Our leaderboard project addresses this gap by evaluating both retrieval and re-ranking components, with plans to expand evaluations to additional components soon, aiming to become the ultimate hub for all retrieval needs. To ensure fairness and prevent overfitting, datasets remain private during the evaluation cycles.

Embedding Models is All You Need

Embedding models are the backbone of modern retrieval systems, enabling various applications beyond traditional search. These models transform text into dense vector representations, making it easier to find relevant information efficiently.

Versatile Applications of Embeddings

1. Semantic Search: Embeddings allow search engines to retrieve relevant documents based on meaning rather than exact keyword matches.
2. Recommendation Systems: Many platforms use embeddings to recommend content by analyzing user preferences and behavior.
3. Clustering & Classification: Businesses leverage embeddings to categorize large-scale textual data for sentiment analysis, customer support automation, and fraud detection.
4. Cross-Language Retrieval: Multilingual embeddings bridge the gap between different languages, enabling seamless cross-language search and translation.
5. Knowledge Graph Augmentation: Embeddings enhance knowledge graphs by linking related concepts, improving contextual understanding in AI-driven applications.

The Future of Embedding Models

With continuous improvements in transformer-based architectures, embeddings are becoming even more efficient and adaptable. The Arabic RAG Leaderboard aims to highlight the best embedding models tailored for Arabic language retrieval, showcasing their impact across diverse real-world scenarios.

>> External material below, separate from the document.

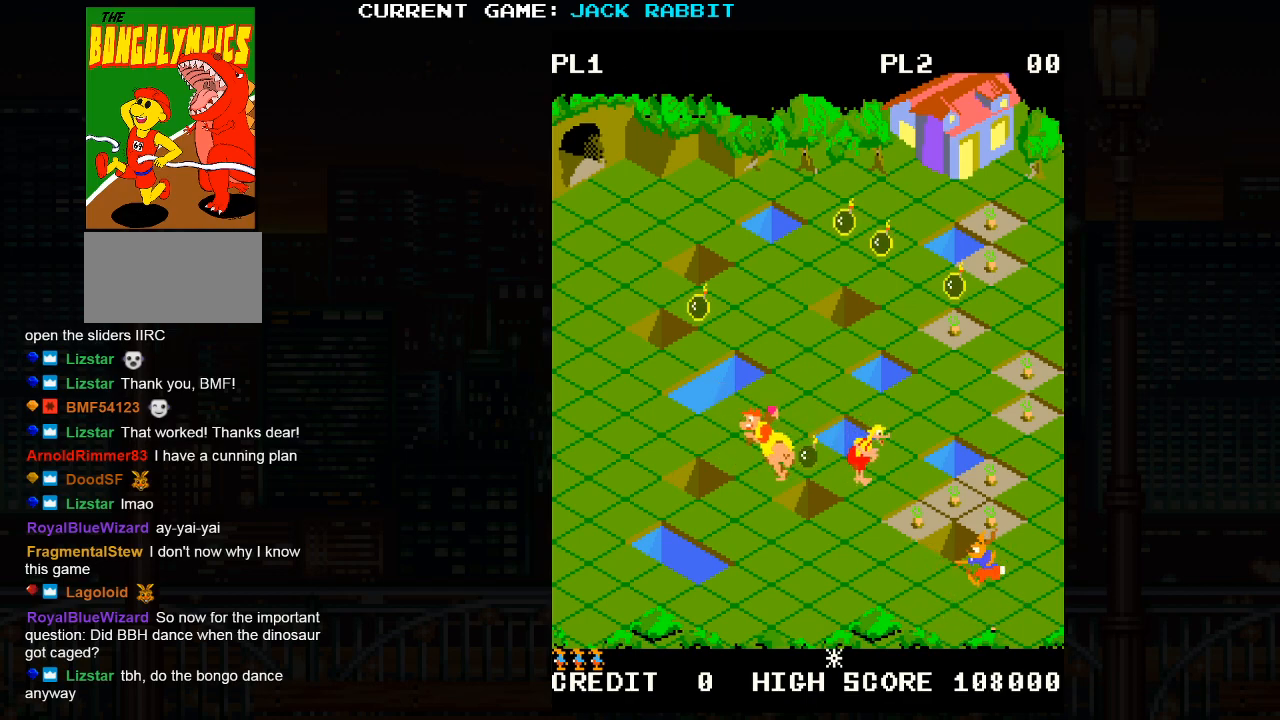
{"buttons": [], "left_stick": "up-right", "events": [[117, "left_stick", "center"], [400, "left_stick", "up-right"]]}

The Overall Leaderboard Framework

Purpose and Scope

In today's rapidly evolving landscape of Arabic NLP, building robust RAG pipelines hinges on the careful evaluation of both retrieval components and re-ranker models. Our leaderboard framework addresses this dual challenge by implementing a two-stream evaluation strategy. On one hand, it assesses retrieval performance across diverse datasets and task-specific domains; on the other, it evaluates the fine-grained ranking capabilities of re-rankers using established metrics (see the Metrics section).

The beauty of our approach lies in its unification: we aggregate results derived from different evaluation methodologies into one transparent, cohesive view. This holistic framework not only ensures that each component is rigorously assessed but also provides an end-to-end performance indicator for RAG systems—guiding practitioners toward optimal model selection for real-world applications.

      Figure 1: Mind Map Overview of the Arabic RAG Leaderboard Framework

Key Contributions

Addressing a Critical Need

• Our leaderboard fills a longstanding gap in Arabic NLP by offering a comprehensive benchmark for both retrieval and re-ranker components.
• It provides transparent, multi-metric evaluations that empower model developers and end users to make informed decisions for building production-ready RAG pipelines.

Dual Evaluation Streams

1. Retrieval Evaluation

   • Focuses on dataset diversity and task-specific capabilities by evaluating performance on a wide range of datasets—from general web search queries to domain-specific retrieval tasks.

2. Re-Ranker Evaluation

   • Emphasizes fine-grained ranking quality using richly annotated datasets with graded relevance labels (for NDCG) and binary labels (for MRR and MAP).

Framework Methodology

Privacy for Fairness

• To prevent overfitting and ensure unbiased evaluations, our datasets remain private during testing cycles.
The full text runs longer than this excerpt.